### Assigned task
Please reproduce the listing in its entirety, exactly as shown.

### Material for this task
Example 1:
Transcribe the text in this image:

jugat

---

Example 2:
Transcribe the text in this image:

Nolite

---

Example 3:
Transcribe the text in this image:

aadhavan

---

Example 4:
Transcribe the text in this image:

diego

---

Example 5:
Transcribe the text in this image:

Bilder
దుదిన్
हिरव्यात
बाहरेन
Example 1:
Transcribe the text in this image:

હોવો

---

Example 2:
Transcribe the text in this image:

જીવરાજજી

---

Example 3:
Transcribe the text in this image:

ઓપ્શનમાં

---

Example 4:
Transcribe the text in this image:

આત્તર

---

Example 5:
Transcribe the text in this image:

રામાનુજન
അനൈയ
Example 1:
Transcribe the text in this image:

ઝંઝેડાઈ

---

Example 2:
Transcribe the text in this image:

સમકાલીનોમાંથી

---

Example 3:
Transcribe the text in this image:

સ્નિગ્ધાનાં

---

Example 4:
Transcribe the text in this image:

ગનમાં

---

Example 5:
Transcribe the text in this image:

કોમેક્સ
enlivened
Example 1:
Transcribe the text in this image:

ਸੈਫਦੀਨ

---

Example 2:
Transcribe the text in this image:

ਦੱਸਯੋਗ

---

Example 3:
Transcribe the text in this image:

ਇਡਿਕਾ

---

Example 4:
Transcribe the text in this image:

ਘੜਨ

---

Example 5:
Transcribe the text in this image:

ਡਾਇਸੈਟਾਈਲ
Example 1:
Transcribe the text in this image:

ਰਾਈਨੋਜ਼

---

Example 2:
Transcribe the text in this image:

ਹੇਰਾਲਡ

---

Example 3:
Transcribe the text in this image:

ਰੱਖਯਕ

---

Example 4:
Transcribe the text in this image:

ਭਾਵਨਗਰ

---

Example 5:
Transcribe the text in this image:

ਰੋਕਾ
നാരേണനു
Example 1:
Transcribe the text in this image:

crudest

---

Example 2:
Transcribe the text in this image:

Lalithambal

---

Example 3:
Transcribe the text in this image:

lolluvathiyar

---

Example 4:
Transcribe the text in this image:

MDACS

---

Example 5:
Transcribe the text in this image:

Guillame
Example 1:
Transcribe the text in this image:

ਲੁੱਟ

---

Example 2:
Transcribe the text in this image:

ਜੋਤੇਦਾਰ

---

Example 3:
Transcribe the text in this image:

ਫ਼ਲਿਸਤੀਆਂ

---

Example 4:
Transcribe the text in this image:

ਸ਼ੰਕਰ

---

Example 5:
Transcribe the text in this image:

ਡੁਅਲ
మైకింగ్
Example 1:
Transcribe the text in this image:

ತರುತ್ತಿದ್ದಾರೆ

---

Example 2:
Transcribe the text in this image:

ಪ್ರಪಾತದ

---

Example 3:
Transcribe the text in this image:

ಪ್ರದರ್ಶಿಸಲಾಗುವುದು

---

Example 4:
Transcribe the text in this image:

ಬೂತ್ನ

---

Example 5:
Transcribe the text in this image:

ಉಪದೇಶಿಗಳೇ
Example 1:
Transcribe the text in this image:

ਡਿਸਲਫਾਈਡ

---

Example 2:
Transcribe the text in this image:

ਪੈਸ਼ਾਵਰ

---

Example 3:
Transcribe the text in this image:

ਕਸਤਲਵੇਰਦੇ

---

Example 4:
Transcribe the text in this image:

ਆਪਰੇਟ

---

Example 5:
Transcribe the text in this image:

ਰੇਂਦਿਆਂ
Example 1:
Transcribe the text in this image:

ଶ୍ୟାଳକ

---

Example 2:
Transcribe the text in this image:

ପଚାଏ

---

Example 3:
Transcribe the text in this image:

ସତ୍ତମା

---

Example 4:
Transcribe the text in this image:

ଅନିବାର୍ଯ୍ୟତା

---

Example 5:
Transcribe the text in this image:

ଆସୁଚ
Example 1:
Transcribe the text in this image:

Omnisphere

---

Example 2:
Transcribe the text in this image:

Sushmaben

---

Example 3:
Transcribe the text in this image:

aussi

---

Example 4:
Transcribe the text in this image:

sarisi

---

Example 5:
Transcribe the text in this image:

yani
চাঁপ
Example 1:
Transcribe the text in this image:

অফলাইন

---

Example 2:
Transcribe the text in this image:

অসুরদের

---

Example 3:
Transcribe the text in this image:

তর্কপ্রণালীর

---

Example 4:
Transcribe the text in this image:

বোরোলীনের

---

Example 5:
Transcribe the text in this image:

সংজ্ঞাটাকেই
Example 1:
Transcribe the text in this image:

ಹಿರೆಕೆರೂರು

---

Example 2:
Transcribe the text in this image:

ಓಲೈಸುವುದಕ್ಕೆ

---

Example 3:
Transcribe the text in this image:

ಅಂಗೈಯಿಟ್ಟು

### Answer area
Example 1:
Transcribe the text in this image:

jugat

---

Example 2:
Transcribe the text in this image:

Nolite

---

Example 3:
Transcribe the text in this image:

aadhavan

---

Example 4:
Transcribe the text in this image:

diego

---

Example 5:
Transcribe the text in this image:

Bilder
దుదిన్
हिरव्यात
बाहरेन
Example 1:
Transcribe the text in this image:

હોવો

---

Example 2:
Transcribe the text in this image:

જીવરાજજી

---

Example 3:
Transcribe the text in this image:

ઓપ્શનમાં

---

Example 4:
Transcribe the text in this image:

આત્તર

---

Example 5:
Transcribe the text in this image:

રામાનુજન
അനൈയ
Example 1:
Transcribe the text in this image:

ઝંઝેડાઈ

---

Example 2:
Transcribe the text in this image:

સમકાલીનોમાંથી

---

Example 3:
Transcribe the text in this image:

સ્નિગ્ધાનાં

---

Example 4:
Transcribe the text in this image:

ગનમાં

---

Example 5:
Transcribe the text in this image:

કોમેક્સ
enlivened
Example 1:
Transcribe the text in this image:

ਸੈਫਦੀਨ

---

Example 2:
Transcribe the text in this image:

ਦੱਸਯੋਗ

---

Example 3:
Transcribe the text in this image:

ਇਡਿਕਾ

---

Example 4:
Transcribe the text in this image:

ਘੜਨ

---

Example 5:
Transcribe the text in this image:

ਡਾਇਸੈਟਾਈਲ
Example 1:
Transcribe the text in this image:

ਰਾਈਨੋਜ਼

---

Example 2:
Transcribe the text in this image:

ਹੇਰਾਲਡ

---

Example 3:
Transcribe the text in this image:

ਰੱਖਯਕ

---

Example 4:
Transcribe the text in this image:

ਭਾਵਨਗਰ

---

Example 5:
Transcribe the text in this image:

ਰੋਕਾ
നാരേണനു
Example 1:
Transcribe the text in this image:

crudest

---

Example 2:
Transcribe the text in this image:

Lalithambal

---

Example 3:
Transcribe the text in this image:

lolluvathiyar

---

Example 4:
Transcribe the text in this image:

MDACS

---

Example 5:
Transcribe the text in this image:

Guillame
Example 1:
Transcribe the text in this image:

ਲੁੱਟ

---

Example 2:
Transcribe the text in this image:

ਜੋਤੇਦਾਰ

---

Example 3:
Transcribe the text in this image:

ਫ਼ਲਿਸਤੀਆਂ

---

Example 4:
Transcribe the text in this image:

ਸ਼ੰਕਰ

---

Example 5:
Transcribe the text in this image:

ਡੁਅਲ
మైకింగ్
Example 1:
Transcribe the text in this image:

ತರುತ್ತಿದ್ದಾರೆ

---

Example 2:
Transcribe the text in this image:

ಪ್ರಪಾತದ

---

Example 3:
Transcribe the text in this image:

ಪ್ರದರ್ಶಿಸಲಾಗುವುದು

---

Example 4:
Transcribe the text in this image:

ಬೂತ್ನ

---

Example 5:
Transcribe the text in this image:

ಉಪದೇಶಿಗಳೇ
Example 1:
Transcribe the text in this image:

ਡਿਸਲਫਾਈਡ

---

Example 2:
Transcribe the text in this image:

ਪੈਸ਼ਾਵਰ

---

Example 3:
Transcribe the text in this image:

ਕਸਤਲਵੇਰਦੇ

---

Example 4:
Transcribe the text in this image:

ਆਪਰੇਟ

---

Example 5:
Transcribe the text in this image:

ਰੇਂਦਿਆਂ
Example 1:
Transcribe the text in this image:

ଶ୍ୟାଳକ

---

Example 2:
Transcribe the text in this image:

ପଚାଏ

---

Example 3:
Transcribe the text in this image:

ସତ୍ତମା

---

Example 4:
Transcribe the text in this image:

ଅନିବାର୍ଯ୍ୟତା

---

Example 5:
Transcribe the text in this image:

ଆସୁଚ
Example 1:
Transcribe the text in this image:

Omnisphere

---

Example 2:
Transcribe the text in this image:

Sushmaben

---

Example 3:
Transcribe the text in this image:

aussi

---

Example 4:
Transcribe the text in this image:

sarisi

---

Example 5:
Transcribe the text in this image:

yani
চাঁপ
Example 1:
Transcribe the text in this image:

অফলাইন

---

Example 2:
Transcribe the text in this image:

অসুরদের

---

Example 3:
Transcribe the text in this image:

তর্কপ্রণালীর

---

Example 4:
Transcribe the text in this image:

বোরোলীনের

---

Example 5:
Transcribe the text in this image:

সংজ্ঞাটাকেই
Example 1:
Transcribe the text in this image:

ಹಿರೆಕೆರೂರು

---

Example 2:
Transcribe the text in this image:

ಓಲೈಸುವುದಕ್ಕೆ

---

Example 3:
Transcribe the text in this image:

ಅಂಗೈಯಿಟ್ಟು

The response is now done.